My Motivation To Realize Myself In Painting
When I was in 4th grade I was put into a hostel far away from home. I would spend my days crying, counting the number of days left for me to fly back to my house. I was nine years old at that time, for the first time given a brush in my hand and asked to draw anything that I wished to on a piece of white cloth. It was the first time I had stopped thinking of what I was missing at home and instead focused on what to draw. I expected my hand to have drawn a few happy faces under a roof, a plane floating in the sky or perhaps a sad me dreaming of happiness. I looked down on to the cloth spread across the floor to see a huge fish making its way through the water. I spent all my other classes working on this piece having no idea what I was doing or where I was going with it. A week later this cloth coated with layers of wax was being dipped into a huge bucket of water over and over again, and when it was hung to dry, I finally saw the product of all my week’s time. I saw beautiful patterns and lines and colours. This time, I saw more than just a fish swimming through water.
Four years later I found a folded batik piece of a fish and a sketchbook hid in the back of my cupboard and wondered why I didn’t paint anymore. I started again from the beginning. From plants to buildings I wanted to paint everything, but somehow I couldn’t. I pushed myself till I could think on my own, till ideas began to come floating into my mind. Soon it did. However, this time, insecurity struck me. Do i show others what I do? Will they like it? They would have seen better! They will criticise me or worse judge me. It took me time to realise that it did not matter. It did not matter what others would think because I loved what I did. Even if it was for just a moment, even if I would get better the next time I did something, I loved what I did at the moment. This time, I promised I would never stop.
I have seen many people of my age who have great artistic talents and I show much admiration for them, but painting for me is more than just knowing how to hold a brush or which colours to mix to get prussian blue.
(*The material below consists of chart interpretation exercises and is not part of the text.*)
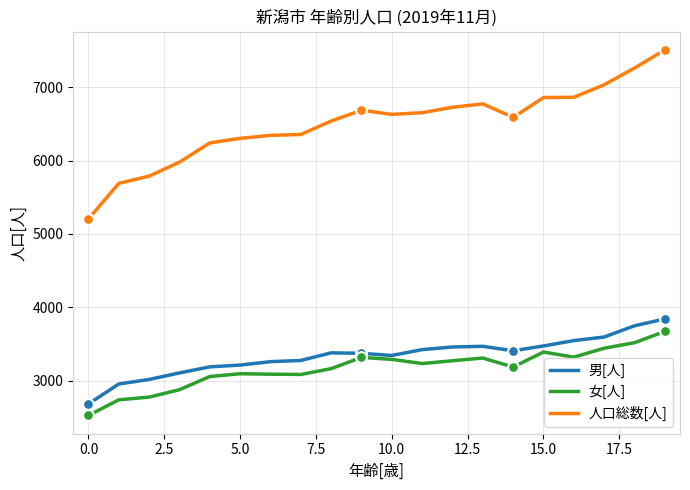

Which series has the largest total across all categories?

人口総数[人]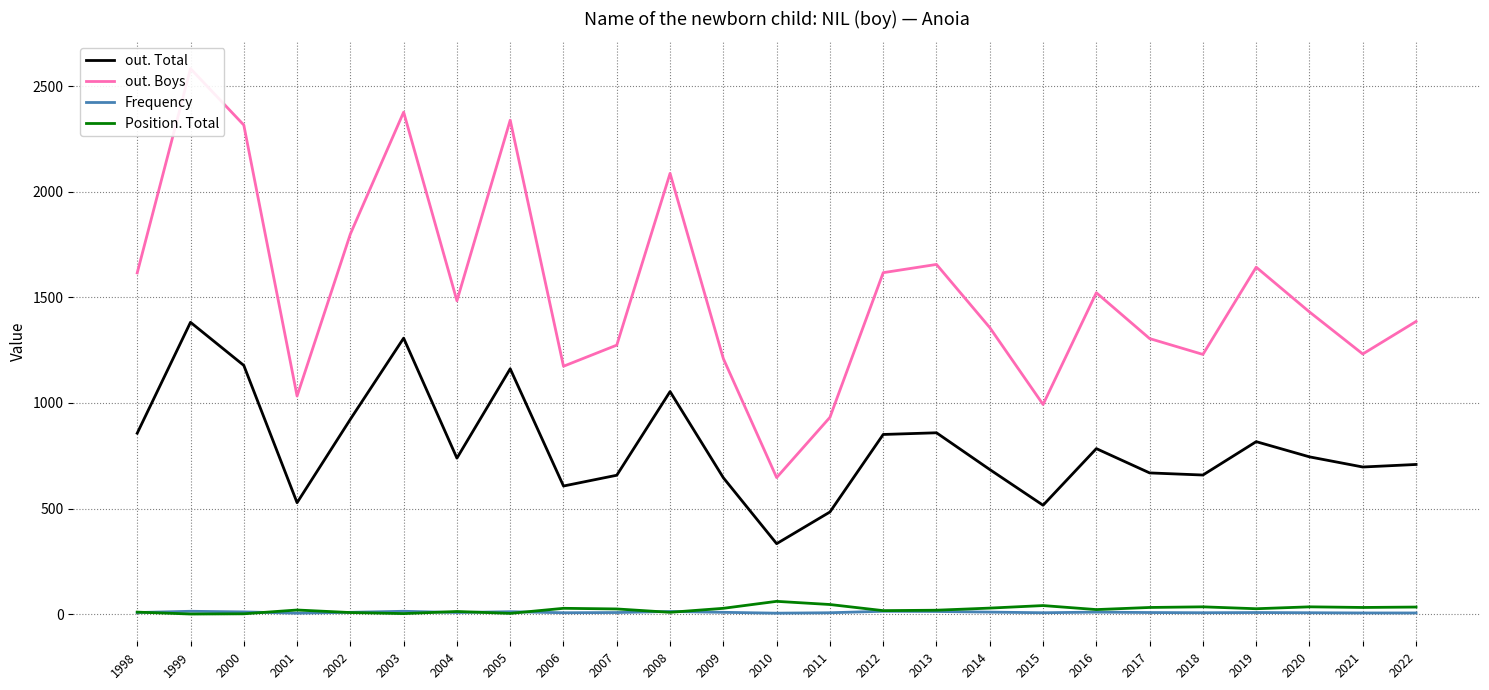

What is the smallest value displayed?

1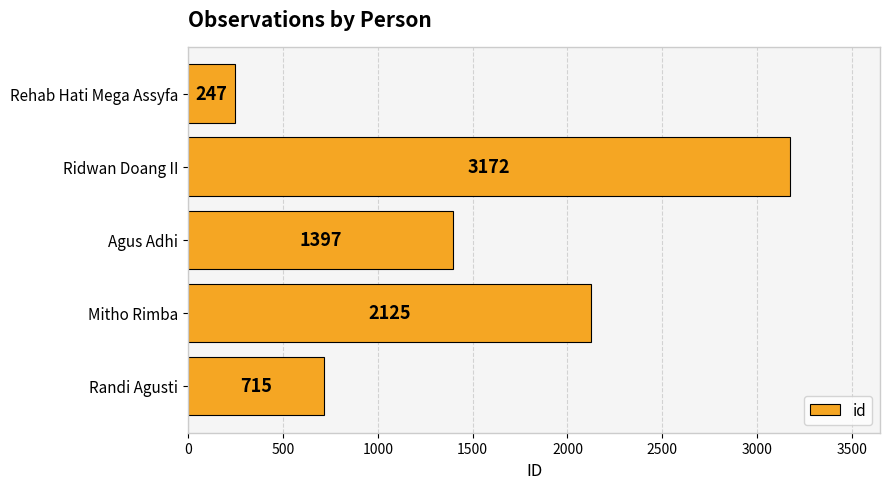

The value at Rehab Hati Mega Assyfa is 247. True or false?

True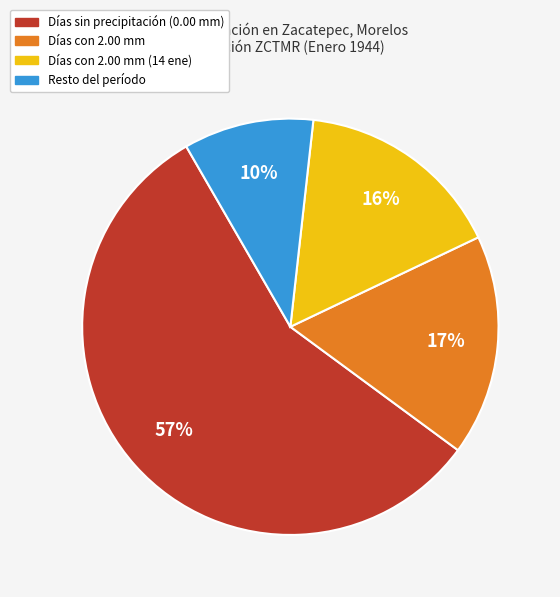

Is there a majority slice in this chart?

Yes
There is something more to it that is not easy to understand or to put into words. I know there is something in me waiting to be tapped. Studying art in college, I believe would do so. I have never been trained or ‘taught’ much about art. I have completed my tests on it through self-learning. I continuously experiment with brush and acrylic and have had some opportunities to try other mediums such as watercolours, soft pastels and pencils. I have been wanting and am very much eager to learn various other techniques. For my final project in school I have included works of collage, pot painting and sculpture. I often contribute to activities in school by participating in competitions in school and other occasions. I designed the cover page of the invites for Kalotsav 2018, our annual day in school when parents and guests are invited to watch a series of programmes. I have designed and painted a mural beside the stage of our school inspired by the themes portrayed in Kalotsav 2018 and have designed the invite for the schools silver jubilee celebration inviting all its previous students. I have participated in a local arts competition to win first place for the theme of ‘save nature’. I often help my mother with her boutique by adding to her exhibitions colour with painted canvases, pots and other ideas.
For my love for movies and art, I have been wanting to be a part of the set making process in films. I find this to be something that would combine everything I find happiness in. However, I am ready to keep my options open and continue exploring as I find that equally important. My only wish is to do something I love.